(Saved data entries)
++++++++++++++++++++
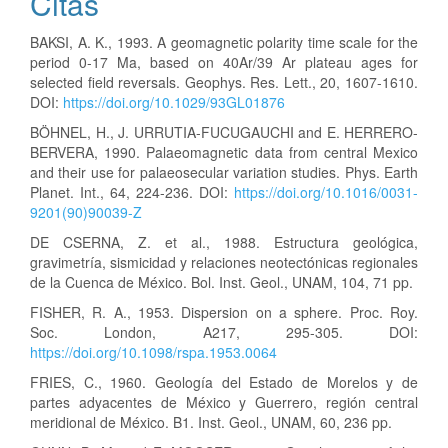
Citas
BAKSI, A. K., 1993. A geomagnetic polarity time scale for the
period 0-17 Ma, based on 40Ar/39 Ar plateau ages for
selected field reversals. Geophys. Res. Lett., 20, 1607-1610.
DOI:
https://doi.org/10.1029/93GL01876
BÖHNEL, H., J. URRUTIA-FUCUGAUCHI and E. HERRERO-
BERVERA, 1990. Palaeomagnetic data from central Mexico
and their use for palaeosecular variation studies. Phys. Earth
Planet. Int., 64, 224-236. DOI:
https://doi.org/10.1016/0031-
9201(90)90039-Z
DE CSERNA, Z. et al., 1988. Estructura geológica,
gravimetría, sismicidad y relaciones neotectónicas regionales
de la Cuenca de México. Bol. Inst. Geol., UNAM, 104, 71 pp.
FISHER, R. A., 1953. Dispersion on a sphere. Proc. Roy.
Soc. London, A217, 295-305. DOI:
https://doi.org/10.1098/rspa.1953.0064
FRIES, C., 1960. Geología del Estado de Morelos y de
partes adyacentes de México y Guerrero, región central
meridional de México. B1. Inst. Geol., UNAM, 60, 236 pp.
++++++++++++++++++++
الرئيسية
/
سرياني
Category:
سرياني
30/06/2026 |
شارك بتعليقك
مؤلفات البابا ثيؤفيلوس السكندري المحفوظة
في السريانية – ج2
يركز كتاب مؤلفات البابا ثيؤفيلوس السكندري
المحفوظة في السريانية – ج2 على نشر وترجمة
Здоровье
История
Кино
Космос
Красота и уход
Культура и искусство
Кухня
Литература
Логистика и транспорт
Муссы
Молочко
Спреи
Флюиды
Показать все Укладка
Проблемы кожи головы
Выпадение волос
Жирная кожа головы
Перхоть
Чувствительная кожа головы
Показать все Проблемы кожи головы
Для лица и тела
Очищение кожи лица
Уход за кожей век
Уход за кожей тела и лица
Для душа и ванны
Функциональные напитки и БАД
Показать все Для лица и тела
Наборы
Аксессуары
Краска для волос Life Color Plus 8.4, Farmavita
++++++++++++++++++++
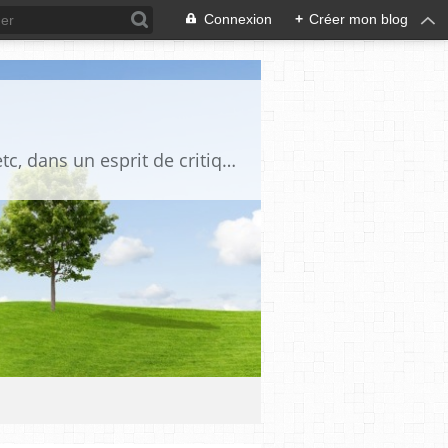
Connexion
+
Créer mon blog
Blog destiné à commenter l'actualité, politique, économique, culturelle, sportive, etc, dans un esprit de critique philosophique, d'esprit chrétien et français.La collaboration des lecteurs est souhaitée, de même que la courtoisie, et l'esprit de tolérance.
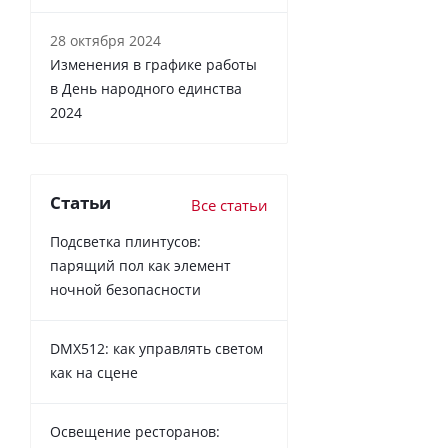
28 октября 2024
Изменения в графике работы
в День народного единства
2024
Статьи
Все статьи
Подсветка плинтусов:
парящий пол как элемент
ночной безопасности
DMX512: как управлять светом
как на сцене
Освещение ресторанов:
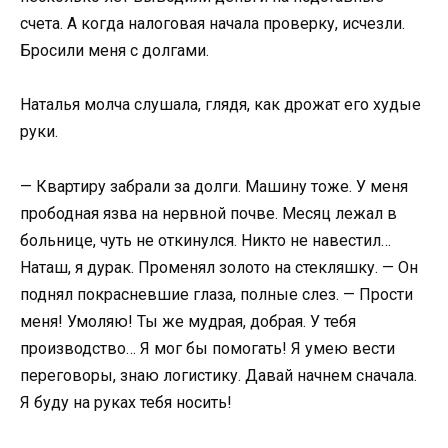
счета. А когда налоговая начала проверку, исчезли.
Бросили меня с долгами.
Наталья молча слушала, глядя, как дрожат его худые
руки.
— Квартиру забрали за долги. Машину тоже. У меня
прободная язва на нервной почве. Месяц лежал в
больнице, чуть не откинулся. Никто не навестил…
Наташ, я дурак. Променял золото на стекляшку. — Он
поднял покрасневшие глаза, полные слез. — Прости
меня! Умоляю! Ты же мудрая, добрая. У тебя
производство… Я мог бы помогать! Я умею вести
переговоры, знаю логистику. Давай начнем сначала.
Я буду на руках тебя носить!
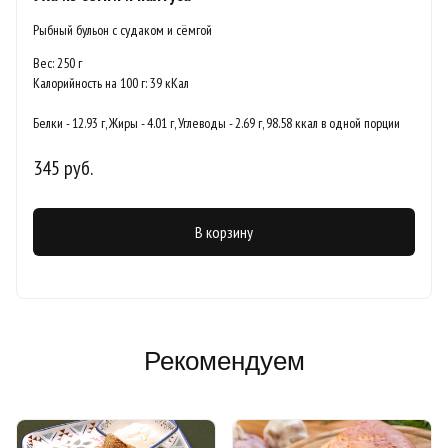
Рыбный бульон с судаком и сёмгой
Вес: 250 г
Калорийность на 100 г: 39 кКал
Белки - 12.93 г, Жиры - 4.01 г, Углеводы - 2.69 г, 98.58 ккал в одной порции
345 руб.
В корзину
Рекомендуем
++++++++++++++++++++
▸ WRITTEN TASK: Update the lines starting with the line that contains "Рыбный бульон с судаком и сёмгой" and going on through the line that contains "Рекомендуем", replacing "судаком" with "треской". Write out those lines again with nothing else changed.

▸ OUTPUT:
Рыбный бульон с треской и сёмгой
Вес: 250 г
Калорийность на 100 г: 39 кКал
Белки - 12.93 г, Жиры - 4.01 г, Углеводы - 2.69 г, 98.58 ккал в одной порции
345 руб.
В корзину
Рекомендуем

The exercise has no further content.